> WHAT THIS TASK INVOLVES:
In the records below, find the line holding "оборудование" and the line holding "Souvent sous-estimé, il". Set down both, with every line between them, exactly.

> SUPPLIED RECORDS:
......

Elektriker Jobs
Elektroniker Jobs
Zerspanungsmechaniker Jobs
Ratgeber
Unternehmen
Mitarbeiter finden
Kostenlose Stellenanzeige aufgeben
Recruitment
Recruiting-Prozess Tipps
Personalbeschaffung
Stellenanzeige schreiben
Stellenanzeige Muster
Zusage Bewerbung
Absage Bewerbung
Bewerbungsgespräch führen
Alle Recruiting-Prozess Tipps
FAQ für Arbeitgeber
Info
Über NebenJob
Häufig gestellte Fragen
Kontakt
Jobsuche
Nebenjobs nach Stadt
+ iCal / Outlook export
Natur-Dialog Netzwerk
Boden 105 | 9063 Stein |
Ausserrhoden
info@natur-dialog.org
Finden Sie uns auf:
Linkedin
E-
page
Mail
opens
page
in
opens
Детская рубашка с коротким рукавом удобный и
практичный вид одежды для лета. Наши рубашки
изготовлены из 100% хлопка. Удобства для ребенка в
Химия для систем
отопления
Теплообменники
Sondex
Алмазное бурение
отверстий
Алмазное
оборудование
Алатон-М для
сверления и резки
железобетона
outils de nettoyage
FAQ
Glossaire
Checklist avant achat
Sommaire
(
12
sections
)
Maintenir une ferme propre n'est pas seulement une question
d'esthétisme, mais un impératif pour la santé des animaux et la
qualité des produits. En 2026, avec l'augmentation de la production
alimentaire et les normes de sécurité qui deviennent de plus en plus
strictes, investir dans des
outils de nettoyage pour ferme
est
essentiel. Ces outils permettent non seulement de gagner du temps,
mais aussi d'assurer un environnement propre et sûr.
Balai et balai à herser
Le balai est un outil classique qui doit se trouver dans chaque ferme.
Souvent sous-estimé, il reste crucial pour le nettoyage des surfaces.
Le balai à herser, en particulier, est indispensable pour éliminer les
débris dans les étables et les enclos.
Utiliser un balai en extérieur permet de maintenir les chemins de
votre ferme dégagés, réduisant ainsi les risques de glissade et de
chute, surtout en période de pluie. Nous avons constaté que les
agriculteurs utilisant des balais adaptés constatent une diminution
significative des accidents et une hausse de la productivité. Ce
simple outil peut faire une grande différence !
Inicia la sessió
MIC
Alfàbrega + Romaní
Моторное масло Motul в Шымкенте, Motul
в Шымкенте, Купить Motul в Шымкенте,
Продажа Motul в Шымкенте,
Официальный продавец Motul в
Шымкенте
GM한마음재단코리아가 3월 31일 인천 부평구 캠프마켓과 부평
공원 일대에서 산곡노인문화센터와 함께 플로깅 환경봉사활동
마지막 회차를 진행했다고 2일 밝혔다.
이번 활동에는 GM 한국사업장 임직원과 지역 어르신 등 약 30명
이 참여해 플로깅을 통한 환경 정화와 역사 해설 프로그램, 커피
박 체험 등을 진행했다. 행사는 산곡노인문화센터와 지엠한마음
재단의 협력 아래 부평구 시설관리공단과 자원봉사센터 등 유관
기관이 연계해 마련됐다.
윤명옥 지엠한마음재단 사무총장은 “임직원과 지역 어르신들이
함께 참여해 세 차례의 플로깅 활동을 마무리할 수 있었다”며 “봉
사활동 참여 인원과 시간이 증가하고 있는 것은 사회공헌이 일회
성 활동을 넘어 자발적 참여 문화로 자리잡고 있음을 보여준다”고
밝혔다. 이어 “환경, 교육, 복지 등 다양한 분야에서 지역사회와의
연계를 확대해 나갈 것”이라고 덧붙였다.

......

> ANSWER TO THIS EXERCISE:
оборудование
Алатон-М для
сверления и резки
железобетона
outils de nettoyage
FAQ
Glossaire
Checklist avant achat
Sommaire
(
12
sections
)
Maintenir une ferme propre n'est pas seulement une question
d'esthétisme, mais un impératif pour la santé des animaux et la
qualité des produits. En 2026, avec l'augmentation de la production
alimentaire et les normes de sécurité qui deviennent de plus en plus
strictes, investir dans des
outils de nettoyage pour ferme
est
essentiel. Ces outils permettent non seulement de gagner du temps,
mais aussi d'assurer un environnement propre et sûr.
Balai et balai à herser
Le balai est un outil classique qui doit se trouver dans chaque ferme.
Souvent sous-estimé, il reste crucial pour le nettoyage des surfaces.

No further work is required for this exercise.